* [Directions for this task] The required answer is the count of lines in the records that contain "Varilla", with no other text.

* [Source records]
####################
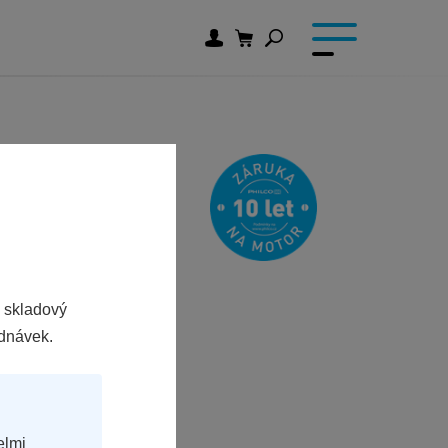
 skladový
ednávek.
elmi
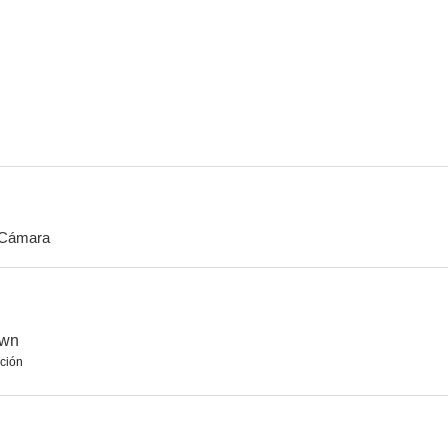
A Confession
Happiness
Happin
Cámara
own
ción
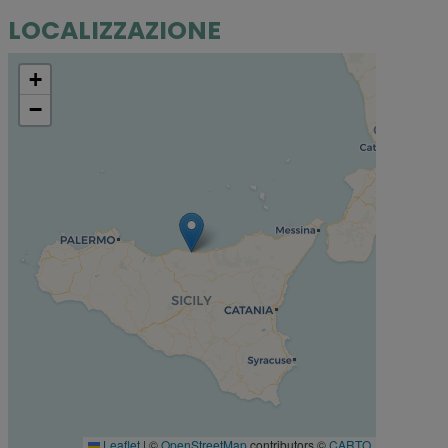
LOCALIZZAZIONE
+
−
Leaflet
|
©
OpenStreetMap
contributors ©
CARTO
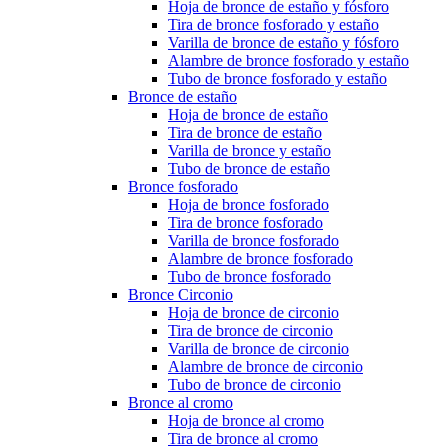
Hoja de bronce de estaño y fósforo
Tira de bronce fosforado y estaño
Varilla de bronce de estaño y fósforo
Alambre de bronce fosforado y estaño
Tubo de bronce fosforado y estaño
Bronce de estaño
Hoja de bronce de estaño
Tira de bronce de estaño
Varilla de bronce y estaño
Tubo de bronce de estaño
Bronce fosforado
Hoja de bronce fosforado
Tira de bronce fosforado
Varilla de bronce fosforado
Alambre de bronce fosforado
Tubo de bronce fosforado
Bronce Circonio
Hoja de bronce de circonio
Tira de bronce de circonio
Varilla de bronce de circonio
Alambre de bronce de circonio
Tubo de bronce de circonio
Bronce al cromo
Hoja de bronce al cromo
Tira de bronce al cromo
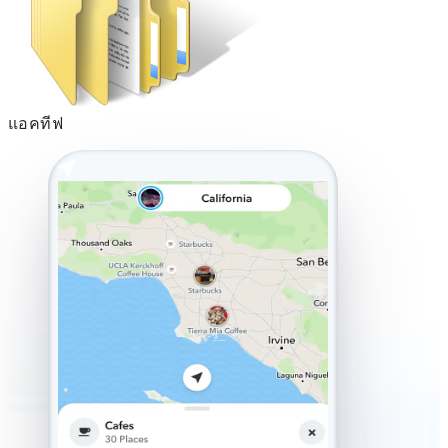
แอคทีฟ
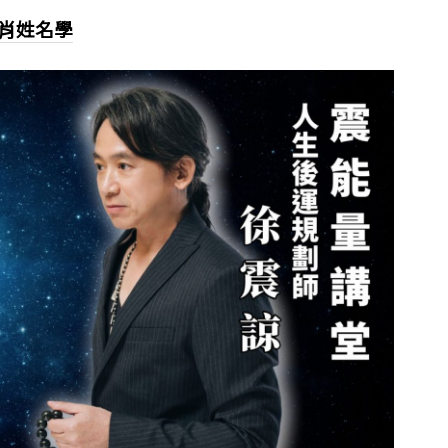
生肖姓名學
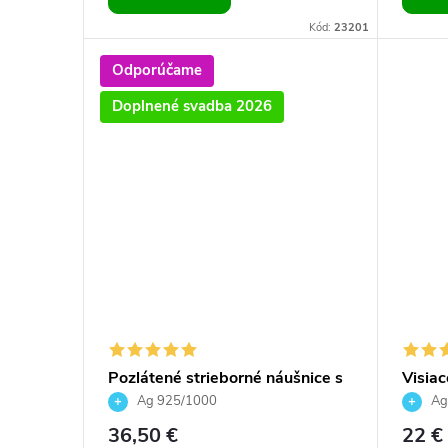
Kód:
23201
Odporúčame
Doplnené svadba 2026
Pozlátené strieborné náušnice s
Visia
bielou riečnou perlou
náušn
Ag 925/1000
Ag
crysta
36,50 €
22 €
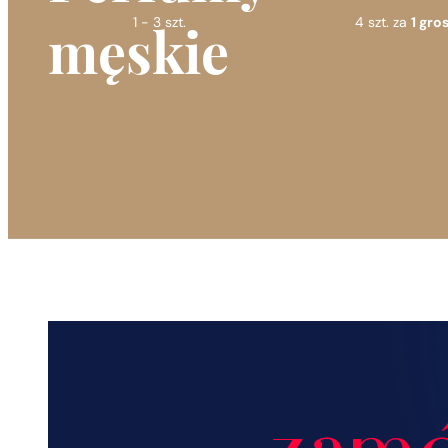
1 - 3 szt.
4 szt. za
1 gros
męskie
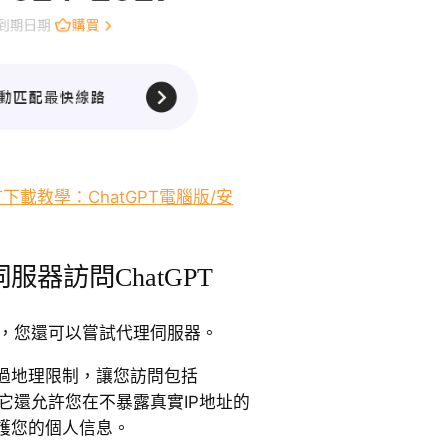
PT下載教學：ChatGPT電腦版/安
服器訪問ChatGPT
PT，您還可以嘗試代理伺服器。
過地理限制，讓您訪問包括
。它還允許您在不暴露真實IP地址的
護您的個人信息。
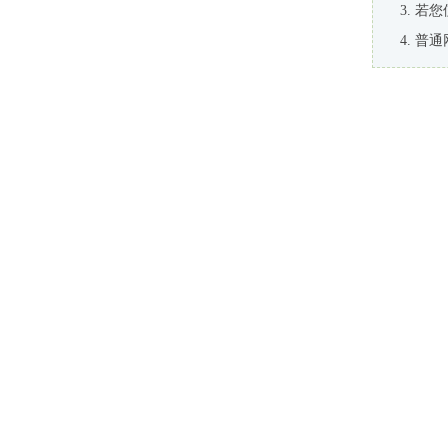
若您
普通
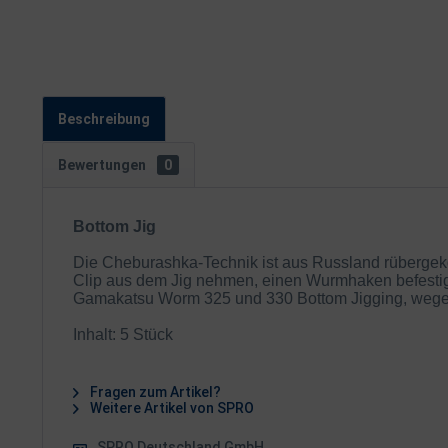
Beschreibung
Bewertungen
0
Bottom Jig
Die Cheburashka-Technik ist aus Russland rübergekom
Clip aus dem Jig nehmen, einen Wurmhaken befestige
Gamakatsu Worm 325 und 330 Bottom Jigging, wegen
Inhalt: 5 Stück
Fragen zum Artikel?
Weitere Artikel von SPRO
SPRO Deutschland GmbH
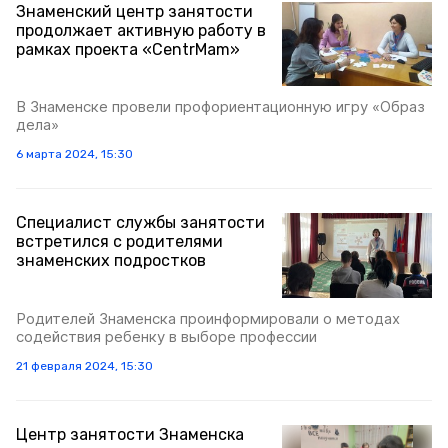
Знаменский центр занятости
продолжает активную работу в
рамках проекта «CentrMam»
В Знаменске провели профориентационную игру «Образ
дела»
6 марта 2024, 15:30
Специалист службы занятости
встретился с родителями
знаменских подростков
Родителей Знаменска проинформировали о методах
содействия ребенку в выборе профессии
21 февраля 2024, 15:30
Центр занятости Знаменска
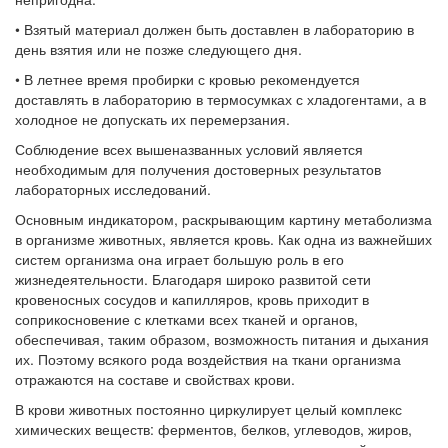
•
Взятый материал должен быть доставлен в лабораторию в
день взятия или не позже следующего дня.
•
В летнее время пробирки с кровью рекомендуется
доставлять в лабораторию в термосумках с хладогентами, а в
холодное не допускать их перемерзания.
Соблюдение всех вышеназванных условий является
необходимым для получения достоверных результатов
лабораторных исследований.
Основным индикатором, раскрывающим картину метаболизма
в организме животных, является кровь. Как одна из важнейших
систем организма она играет большую роль в его
жизнедеятельности. Благодаря широко развитой сети
кровеносных сосудов и капилляров, кровь приходит в
соприкосновение с клетками всех тканей и органов,
обеспечивая, таким образом, возможность питания и дыхания
их. Поэтому всякого рода воздействия на ткани организма
отражаются на составе и свойствах крови.
В крови животных постоянно циркулирует целый комплекс
химических веществ: ферментов, белков, углеводов, жиров,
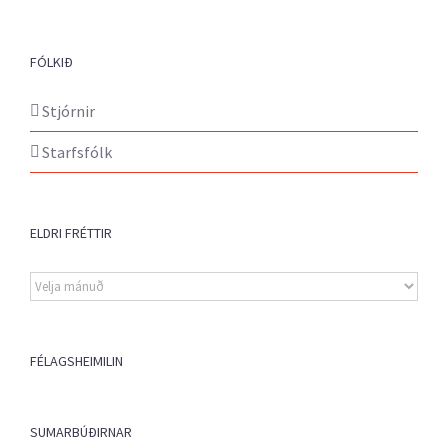
FÓLKIÐ
Stjórnir
Starfsfólk
ELDRI FRÉTTIR
Eldri
fréttir
FÉLAGSHEIMILIN
SUMARBÚÐIRNAR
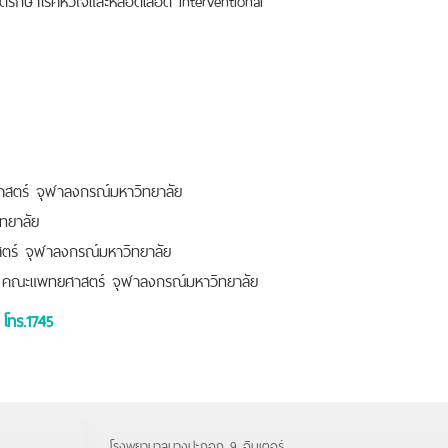
าสตร์ จุฬาลงกรณ์มหาวิทยาลัย
ทยาลัย
สตร์ จุฬาลงกรณ์มหาวิทยาลัย
ือด คณะแพทยศาสตร์ จุฬาลงกรณ์มหาวิทยาลัย
โทร.1745
โรงพยาบาลบางปะกอก 9 อินเตอร์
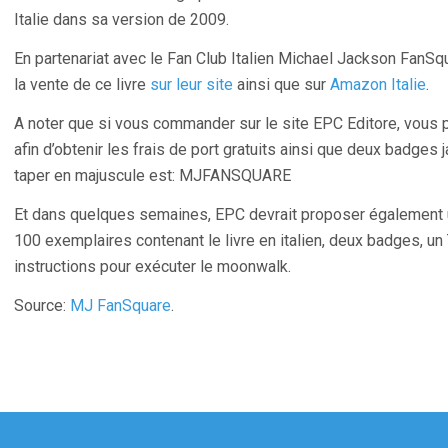
Italie dans sa version de 2009.
En partenariat avec le Fan Club Italien Michael Jackson FanSq
la vente de ce livre
sur leur site
ainsi que sur
Amazon Italie
.
A noter que si vous commander sur le site EPC Editore, vous 
afin d’obtenir les frais de port gratuits ainsi que deux badges
taper en majuscule est: MJFANSQUARE
Et dans quelques semaines, EPC devrait proposer également un
100 exemplaires contenant le livre en italien, deux badges, un 
instructions pour exécuter le moonwalk.
Source:
MJ FanSquare
.
gation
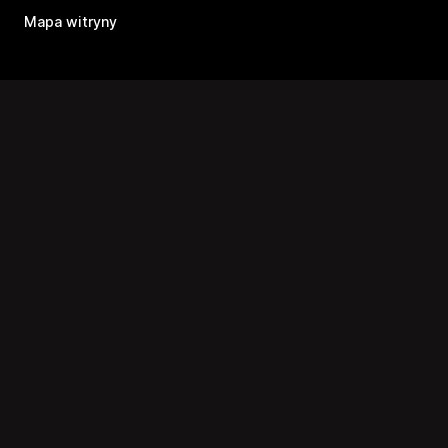
Mapa witryny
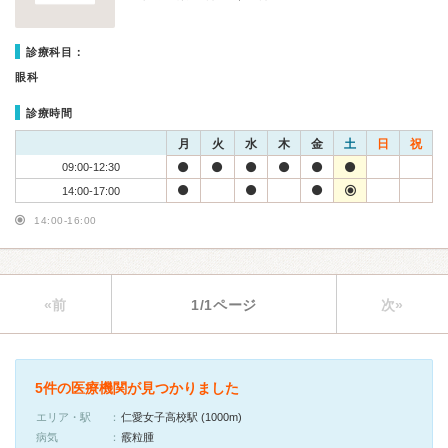
診療科目：
眼科
診療時間
月
火
水
木
金
土
日
祝
09:00-12:30
14:00-17:00
14:00-16:00
«前
1/1ページ
次»
5件の医療機関が見つかりました
エリア・駅
仁愛女子高校駅 (1000m)
病気
霰粒腫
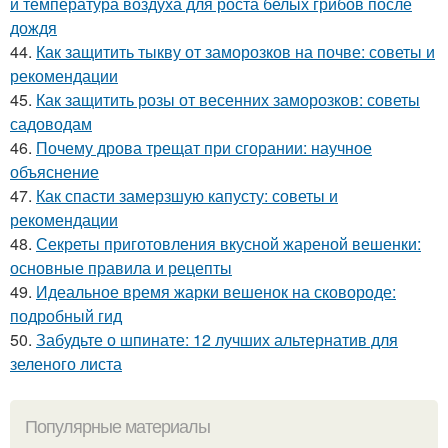
и температура воздуха для роста белых грибов после
дождя
44.
Как защитить тыкву от заморозков на почве: советы и
рекомендации
45.
Как защитить розы от весенних заморозков: советы
садоводам
46.
Почему дрова трещат при сгорании: научное
объяснение
47.
Как спасти замерзшую капусту: советы и
рекомендации
48.
Секреты приготовления вкусной жареной вешенки:
основные правила и рецепты
49.
Идеальное время жарки вешенок на сковороде:
подробный гид
50.
Забудьте о шпинате: 12 лучших альтернатив для
зеленого листа
Популярные материалы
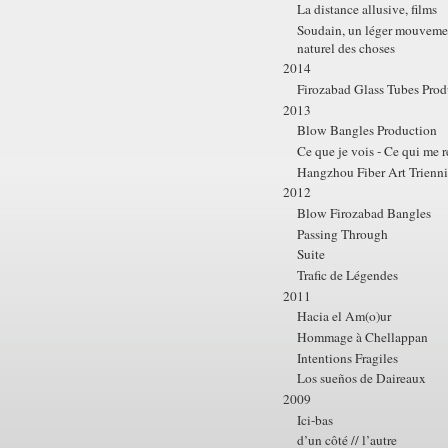
La distance allusive, films
Soudain, un léger mouvemen
naturel des choses
2014
Firozabad Glass Tubes Prod
2013
Blow Bangles Production
Ce que je vois - Ce qui me 
Hangzhou Fiber Art Trienni
2012
Blow Firozabad Bangles
Passing Through
Suite
Trafic de Légendes
2011
Hacia el Am(o)ur
Hommage à Chellappan
Intentions Fragiles
Los sueños de Daireaux
2009
Ici-bas
d’un côté // l’autre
####################
* [Exercise solution] 4